(Stored data)

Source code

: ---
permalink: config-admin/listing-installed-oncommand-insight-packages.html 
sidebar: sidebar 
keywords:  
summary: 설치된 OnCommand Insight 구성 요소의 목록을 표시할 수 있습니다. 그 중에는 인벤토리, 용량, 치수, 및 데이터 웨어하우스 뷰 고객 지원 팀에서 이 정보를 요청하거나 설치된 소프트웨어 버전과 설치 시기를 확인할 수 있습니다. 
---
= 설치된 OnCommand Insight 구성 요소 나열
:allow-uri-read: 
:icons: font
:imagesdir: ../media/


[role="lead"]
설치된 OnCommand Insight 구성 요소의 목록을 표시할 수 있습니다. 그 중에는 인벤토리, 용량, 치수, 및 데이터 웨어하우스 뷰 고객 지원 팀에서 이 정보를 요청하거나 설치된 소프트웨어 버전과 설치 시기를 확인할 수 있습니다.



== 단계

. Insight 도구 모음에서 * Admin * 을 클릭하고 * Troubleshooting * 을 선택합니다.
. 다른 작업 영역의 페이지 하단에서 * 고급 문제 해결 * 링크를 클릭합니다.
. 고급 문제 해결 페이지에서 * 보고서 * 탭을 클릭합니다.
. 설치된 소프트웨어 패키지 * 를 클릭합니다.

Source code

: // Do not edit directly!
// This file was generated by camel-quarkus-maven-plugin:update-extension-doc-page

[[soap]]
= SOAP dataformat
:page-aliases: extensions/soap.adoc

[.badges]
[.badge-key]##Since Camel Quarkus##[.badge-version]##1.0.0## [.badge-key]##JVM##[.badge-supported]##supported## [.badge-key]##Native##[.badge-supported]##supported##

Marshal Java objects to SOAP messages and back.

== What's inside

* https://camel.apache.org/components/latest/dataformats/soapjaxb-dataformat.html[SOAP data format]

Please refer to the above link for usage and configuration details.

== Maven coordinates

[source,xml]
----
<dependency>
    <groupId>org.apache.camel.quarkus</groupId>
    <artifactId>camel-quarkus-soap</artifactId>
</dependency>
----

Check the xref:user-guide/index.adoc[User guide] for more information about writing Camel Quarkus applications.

→ **Exercise description**:
Repeat each line of the data exactly, missing none.

→ **Reply to the task**:
Source code

: ---
permalink: config-admin/listing-installed-oncommand-insight-packages.html 
sidebar: sidebar 
keywords:  
summary: 설치된 OnCommand Insight 구성 요소의 목록을 표시할 수 있습니다. 그 중에는 인벤토리, 용량, 치수, 및 데이터 웨어하우스 뷰 고객 지원 팀에서 이 정보를 요청하거나 설치된 소프트웨어 버전과 설치 시기를 확인할 수 있습니다. 
---
= 설치된 OnCommand Insight 구성 요소 나열
:allow-uri-read: 
:icons: font
:imagesdir: ../media/


[role="lead"]
설치된 OnCommand Insight 구성 요소의 목록을 표시할 수 있습니다. 그 중에는 인벤토리, 용량, 치수, 및 데이터 웨어하우스 뷰 고객 지원 팀에서 이 정보를 요청하거나 설치된 소프트웨어 버전과 설치 시기를 확인할 수 있습니다.



== 단계

. Insight 도구 모음에서 * Admin * 을 클릭하고 * Troubleshooting * 을 선택합니다.
. 다른 작업 영역의 페이지 하단에서 * 고급 문제 해결 * 링크를 클릭합니다.
. 고급 문제 해결 페이지에서 * 보고서 * 탭을 클릭합니다.
. 설치된 소프트웨어 패키지 * 를 클릭합니다.

Source code

: // Do not edit directly!
// This file was generated by camel-quarkus-maven-plugin:update-extension-doc-page

[[soap]]
= SOAP dataformat
:page-aliases: extensions/soap.adoc

[.badges]
[.badge-key]##Since Camel Quarkus##[.badge-version]##1.0.0## [.badge-key]##JVM##[.badge-supported]##supported## [.badge-key]##Native##[.badge-supported]##supported##

Marshal Java objects to SOAP messages and back.

== What's inside

* https://camel.apache.org/components/latest/dataformats/soapjaxb-dataformat.html[SOAP data format]

Please refer to the above link for usage and configuration details.

== Maven coordinates

[source,xml]
----
<dependency>
    <groupId>org.apache.camel.quarkus</groupId>
    <artifactId>camel-quarkus-soap</artifactId>
</dependency>
----

Check the xref:user-guide/index.adoc[User guide] for more information about writing Camel Quarkus applications.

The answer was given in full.